--- EXERCISE DESCRIPTION ---
Print exactly the lines below between the line holding "- [ ] Track performance metrics" and the line holding "## 🔥 **BEAST MODE COMMANDS**", inclusive, and nothing more.

--- DATA EXCERPTS ---
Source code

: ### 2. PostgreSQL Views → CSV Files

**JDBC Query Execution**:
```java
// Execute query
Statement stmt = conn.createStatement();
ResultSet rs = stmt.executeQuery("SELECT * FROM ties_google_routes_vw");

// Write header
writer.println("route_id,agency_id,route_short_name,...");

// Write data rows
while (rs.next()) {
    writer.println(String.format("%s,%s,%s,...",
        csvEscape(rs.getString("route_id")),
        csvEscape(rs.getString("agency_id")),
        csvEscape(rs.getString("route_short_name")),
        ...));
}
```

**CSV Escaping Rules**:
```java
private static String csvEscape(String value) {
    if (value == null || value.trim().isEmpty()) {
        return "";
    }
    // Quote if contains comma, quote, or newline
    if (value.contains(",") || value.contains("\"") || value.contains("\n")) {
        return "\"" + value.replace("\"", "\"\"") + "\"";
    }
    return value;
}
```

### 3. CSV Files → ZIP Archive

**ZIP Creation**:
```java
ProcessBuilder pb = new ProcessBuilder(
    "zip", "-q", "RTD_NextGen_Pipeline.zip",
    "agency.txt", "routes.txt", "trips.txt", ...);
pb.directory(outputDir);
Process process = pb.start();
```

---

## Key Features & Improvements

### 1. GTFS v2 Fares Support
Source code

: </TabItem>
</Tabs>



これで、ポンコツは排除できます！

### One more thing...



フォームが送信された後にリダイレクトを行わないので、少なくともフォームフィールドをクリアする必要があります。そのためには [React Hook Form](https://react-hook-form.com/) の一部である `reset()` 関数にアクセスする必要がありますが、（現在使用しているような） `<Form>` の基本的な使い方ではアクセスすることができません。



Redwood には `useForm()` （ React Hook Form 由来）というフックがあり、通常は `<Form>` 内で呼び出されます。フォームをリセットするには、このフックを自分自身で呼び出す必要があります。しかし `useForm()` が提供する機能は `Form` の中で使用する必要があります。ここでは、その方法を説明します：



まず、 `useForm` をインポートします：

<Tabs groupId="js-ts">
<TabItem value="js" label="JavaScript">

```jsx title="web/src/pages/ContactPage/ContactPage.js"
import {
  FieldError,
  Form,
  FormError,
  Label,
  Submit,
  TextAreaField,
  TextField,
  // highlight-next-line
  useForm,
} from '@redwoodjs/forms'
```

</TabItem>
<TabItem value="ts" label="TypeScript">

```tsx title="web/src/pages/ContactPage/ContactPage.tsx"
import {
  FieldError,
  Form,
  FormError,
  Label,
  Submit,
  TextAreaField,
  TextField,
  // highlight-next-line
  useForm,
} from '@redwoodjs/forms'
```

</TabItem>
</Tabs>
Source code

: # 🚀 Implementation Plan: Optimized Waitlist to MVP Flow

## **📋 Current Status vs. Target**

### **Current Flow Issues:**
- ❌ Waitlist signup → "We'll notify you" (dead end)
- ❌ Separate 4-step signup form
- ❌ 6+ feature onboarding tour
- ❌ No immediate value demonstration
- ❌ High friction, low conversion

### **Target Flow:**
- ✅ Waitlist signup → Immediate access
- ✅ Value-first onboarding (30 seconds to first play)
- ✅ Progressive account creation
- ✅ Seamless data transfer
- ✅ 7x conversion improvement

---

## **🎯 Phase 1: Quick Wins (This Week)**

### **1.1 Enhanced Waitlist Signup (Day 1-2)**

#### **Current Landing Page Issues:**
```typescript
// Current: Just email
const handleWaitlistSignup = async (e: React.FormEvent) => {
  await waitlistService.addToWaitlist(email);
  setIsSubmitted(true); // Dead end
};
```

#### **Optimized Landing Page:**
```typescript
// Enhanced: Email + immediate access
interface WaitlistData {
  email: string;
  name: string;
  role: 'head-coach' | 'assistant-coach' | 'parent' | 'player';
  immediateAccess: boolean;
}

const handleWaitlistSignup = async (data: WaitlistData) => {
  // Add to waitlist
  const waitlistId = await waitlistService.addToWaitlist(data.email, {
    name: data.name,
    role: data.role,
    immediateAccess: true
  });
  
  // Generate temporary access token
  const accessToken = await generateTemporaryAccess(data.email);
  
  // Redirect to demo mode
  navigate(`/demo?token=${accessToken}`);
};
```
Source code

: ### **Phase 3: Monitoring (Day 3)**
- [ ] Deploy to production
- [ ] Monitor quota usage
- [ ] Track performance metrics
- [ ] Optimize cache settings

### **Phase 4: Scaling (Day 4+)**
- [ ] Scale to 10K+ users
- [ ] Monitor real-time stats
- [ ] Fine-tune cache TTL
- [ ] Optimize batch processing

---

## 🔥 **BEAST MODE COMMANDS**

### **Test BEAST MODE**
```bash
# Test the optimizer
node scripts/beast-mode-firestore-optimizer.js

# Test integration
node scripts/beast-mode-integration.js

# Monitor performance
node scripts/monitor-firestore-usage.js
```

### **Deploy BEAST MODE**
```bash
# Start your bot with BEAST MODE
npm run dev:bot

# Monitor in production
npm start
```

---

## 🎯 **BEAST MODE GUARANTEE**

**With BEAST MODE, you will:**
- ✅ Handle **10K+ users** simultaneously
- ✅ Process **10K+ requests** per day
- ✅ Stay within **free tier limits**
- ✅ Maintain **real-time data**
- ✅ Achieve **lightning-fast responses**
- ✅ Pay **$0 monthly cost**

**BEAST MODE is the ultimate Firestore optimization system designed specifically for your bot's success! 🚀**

--- SOLUTION TO THIS EXERCISE ---
- [ ] Track performance metrics
- [ ] Optimize cache settings

### **Phase 4: Scaling (Day 4+)**
- [ ] Scale to 10K+ users
- [ ] Monitor real-time stats
- [ ] Fine-tune cache TTL
- [ ] Optimize batch processing

---

## 🔥 **BEAST MODE COMMANDS**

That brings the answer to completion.